Europe represents approximately 17.4% of global GDP, yet its external sovereignty remains hostage to the intergovernmental consensus of the European Council. The gap between democratic legitimacy and executive capacity is a structural ceiling on European agency.

The Parliament without a Government

The current architecture of the European Union possesses a directly elected Parliament but lacks a corresponding federal executive government. This “Parliament without a Government” creates a systemic legitimacy-capacity gap. While the Union can legislate, it cannot act with a single, sovereign will on the global stage. As the Union of European Federalists (UEF) argues in its 2026 Declaration of Independence and Sovereignty, individual European states lack the scale to safeguard their interests in a world dominated by continental powers.

EU enlargement is accelerating this governance deficit. The European Parliament has signaled that adding new members without simultaneous institutional reform would render the Union ungovernable. The structural logic is simple: enlargement without federation leads to paralysis. To avoid this, the UEF’s 2026-2030 strategic plan targets a “Political compact for a European federation” by 2030, moving beyond the monolithic failures of the 2004 Constitution toward a functional baseline.

The Minimum Viable Federation Model

The “Minimum Viable Federation” (MVF) represents a shift from monolithic constitutionalism to a functional architectural baseline. Rather than seeking a total overhaul of every member state’s legal framework, the MVF focuses on the minimum centralization required to exercise external sovereignty. According to the UEF’s framework, this model uses nested variable-geometry sub-federations, allowing groups of member states to integrate at different speeds and depths. This avoids the “all-or-nothing” trap that has historically paralyzed European integration.

The structural core of the MVF is the bridge between national mandates and federal authority through delegated democratic legitimacy. By isolating the specific powers essential for sovereign agency, the model allows the Union to act as a single entity without requiring a full-scale constitutional transformation of all members. The objective is a functional baseline for competitiveness in a multipolar world. The architecture is technical; the resistance is political.

The Scale of Sovereign Agency

The political justification for this shift is grounded in the reality of continental power. As the Union of European Federalists (UEF) notes, Europe’s 17.4% share of global GDP is fragmented across twenty-seven different capitals. In a world shaped by giants, no individual European state possesses the scale to safeguard its interests or project a coherent strategic will. The “Declaration of Independence and Sovereignty” (2026) frames federation not as an ideological choice, but as a requirement for strategic autonomy.

This necessity now collides with EU enlargement. The European Parliament has explicitly warned that adding new members without institutional reform would render the Union ungovernable. Enlargement without federation creates a governance deficit that leads to paralysis. To counter this, the UEF’s 2026-2030 roadmap targets a “Political compact for a European federation” by 2030. The gap between economic weight and political agency is a concrete liability.

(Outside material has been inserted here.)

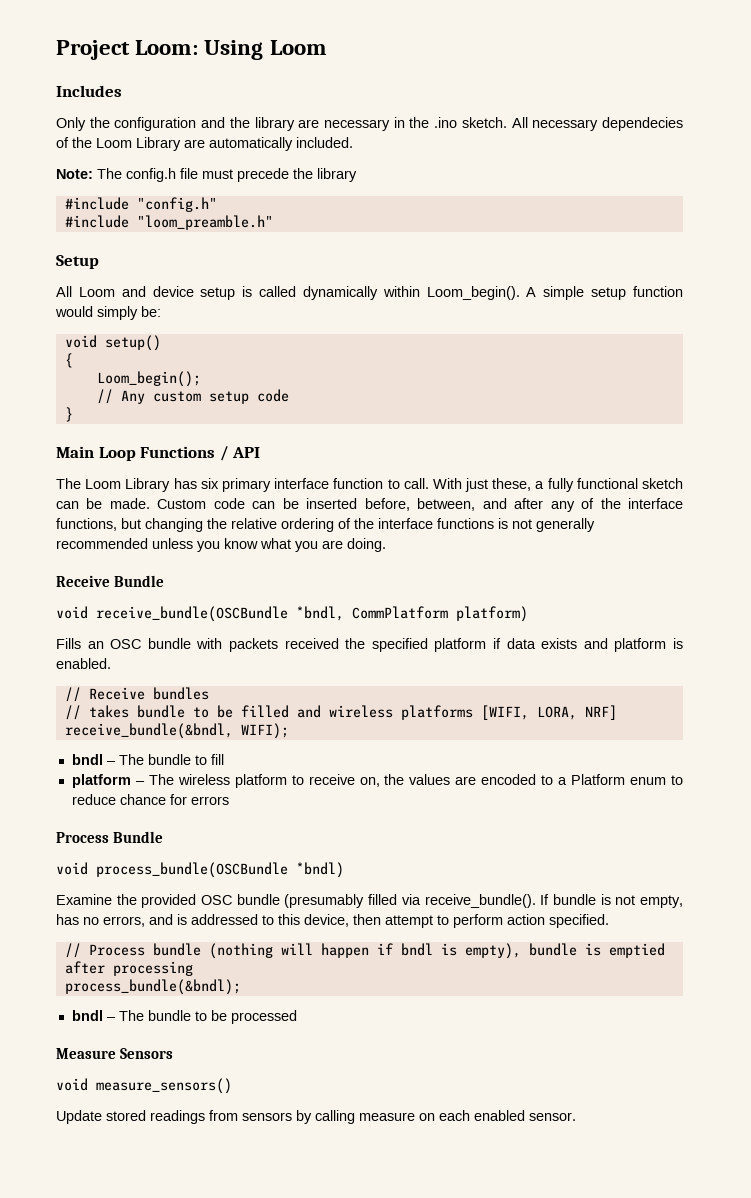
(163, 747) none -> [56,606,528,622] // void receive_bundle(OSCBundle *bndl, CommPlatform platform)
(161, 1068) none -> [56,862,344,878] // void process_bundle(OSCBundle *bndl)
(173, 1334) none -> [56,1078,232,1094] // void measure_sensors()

From Monolithic Failure to Functional Baseline

The MVF approach responds to the failure of the 2004 Treaty establishing a Constitution for Europe. The 2004 attempt failed because it was perceived as an existential leap toward a “superstate”—a monolithic document that attempted to define everything at once. It triggered a nationalistic reflex that the current MVF model seeks to bypass. By treating federation as a technical requirement for agency rather than a philosophical project, the MVF replaces the “superstate” narrative with a “functional baseline” narrative.

This transition is supported by specific institutional targets for the 2026-2030 period. These include the creation of a federal budget endowed with “real own resources” and the advancement of a “Common European Defense and Diplomacy.” The path toward these goals involves a “Constituent Process” through an Inter-parliamentary Conference and a potential “Second Continental Congress” in 2028 to mark the 80th anniversary of the Hague Congress. The 2004 failure was a lesson in overreach. The MVF is a strategy of precision.

The Agency Threshold

The transition to a Minimum Viable Federation is not a legal formality, but a question of scale. While the institutional blueprints for a federal baseline exist, they require a political will that transcends the current intergovernmental logic of the European Council. The gap between Europe’s economic weight and its political agency is a structural liability that incremental treaty tweaks cannot solve. Whether the Union can bridge this gap before the weight of enlargement triggers a systemic collapse is the defining question of the decade. Coordination has a ceiling.